Quale futuro per Kabul?

Mentre alcune nazioni europee, tra cui Francia, Olanda e Germania, si affrettano a bloccare le eventuali deportazioni di migranti afghani irregolari, le poche truppe americane rimaste in suolo afghano tentano di dare supporto, per lo più aereo, alle forze in campo. Ma un nuovo report dell’intelligence USA è categorico: tra uno, due, massimo tre mesi, Kabul cadrà. 
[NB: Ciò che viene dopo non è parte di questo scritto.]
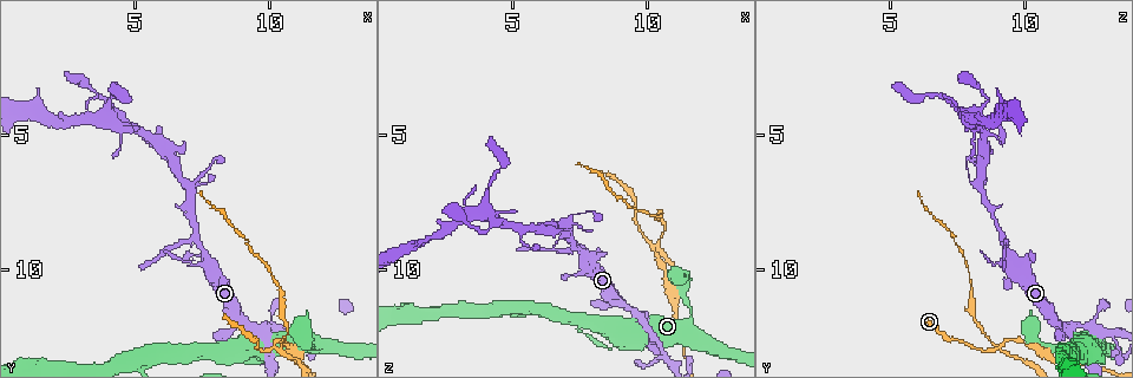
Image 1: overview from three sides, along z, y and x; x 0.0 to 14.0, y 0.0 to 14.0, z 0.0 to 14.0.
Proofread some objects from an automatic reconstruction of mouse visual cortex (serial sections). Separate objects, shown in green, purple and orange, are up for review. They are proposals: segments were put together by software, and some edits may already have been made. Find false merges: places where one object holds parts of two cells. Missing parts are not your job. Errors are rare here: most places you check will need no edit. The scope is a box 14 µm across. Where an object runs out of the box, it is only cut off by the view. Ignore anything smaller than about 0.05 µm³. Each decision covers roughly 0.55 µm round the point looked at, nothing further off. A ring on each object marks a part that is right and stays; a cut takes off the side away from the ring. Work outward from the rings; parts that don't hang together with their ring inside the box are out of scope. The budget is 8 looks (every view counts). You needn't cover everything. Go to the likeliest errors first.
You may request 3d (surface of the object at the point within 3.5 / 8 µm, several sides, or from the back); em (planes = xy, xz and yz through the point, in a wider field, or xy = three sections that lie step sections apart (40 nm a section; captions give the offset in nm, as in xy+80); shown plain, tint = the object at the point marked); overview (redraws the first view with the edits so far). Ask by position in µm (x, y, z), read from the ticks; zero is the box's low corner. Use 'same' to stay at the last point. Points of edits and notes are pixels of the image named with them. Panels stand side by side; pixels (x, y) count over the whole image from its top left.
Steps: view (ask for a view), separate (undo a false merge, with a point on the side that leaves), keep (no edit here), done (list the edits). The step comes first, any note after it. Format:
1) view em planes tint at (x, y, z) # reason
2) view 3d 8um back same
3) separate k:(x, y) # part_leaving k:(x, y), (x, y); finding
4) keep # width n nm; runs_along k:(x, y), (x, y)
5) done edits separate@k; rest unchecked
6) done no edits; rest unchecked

view 3d 3.5um at (10.2, 12.8, 9.0) # sharp bend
Se I Talebani riuscissero ad impossessarsi del capitale, e dunque dell’intero Paese, con la forza, non avrebbero alcun motivo di continuare le negoziazione in corso a Doha con americani e governo afghano, a detta di molti analisti da mesi una farsa. Le intenzioni non sembrano delle migliori, nelle provincie cadute in mano talebana i diritti civili sono stati praticamente annullati. E non ci può aspettare che il nuovo regime non diventi un nuovo rifugio per la leadership di Al Qaeda, con la quale alcuni leader talebani intrattengono ottimi rapporti, rifiutandosi di chiamare l’organizzazione “terrorista” duranti i negoziati. 
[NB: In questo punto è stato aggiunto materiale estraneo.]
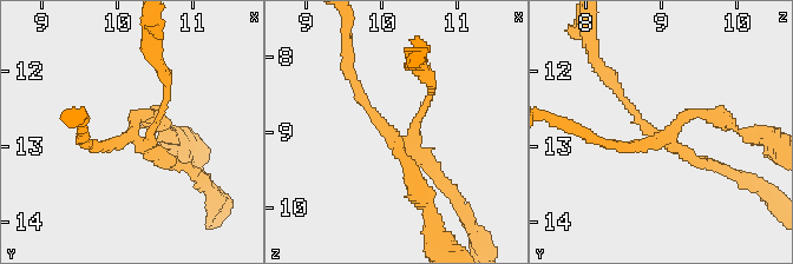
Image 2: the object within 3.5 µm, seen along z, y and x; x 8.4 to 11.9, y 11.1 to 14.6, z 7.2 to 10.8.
view em xy step 5 tint at (10.20, 12.85, 9.10) # shape alone is not enough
Nel frattempo, gli sfollati dalle provincie hanno raggiunto la capitale, mentre i Paesi europei si interrogano se l’avanzata talebana sarà l’inizio di una nuova crisi migratoria. 2000 sono i migranti afghani che ogni giorno arrivano in Turchia, ma il numero potrebbe velocemente lievitare. La parola va a Joe Biden che, per il momento, sembra non essersi pentito delle scelte fatte. Il dipartimento di stato americano ha fatto sapere che 3000 truppe americane sono attese a Kabul, esclusivamente per assistere l’evacuazione ordinata degli ufficiali civili sul campo.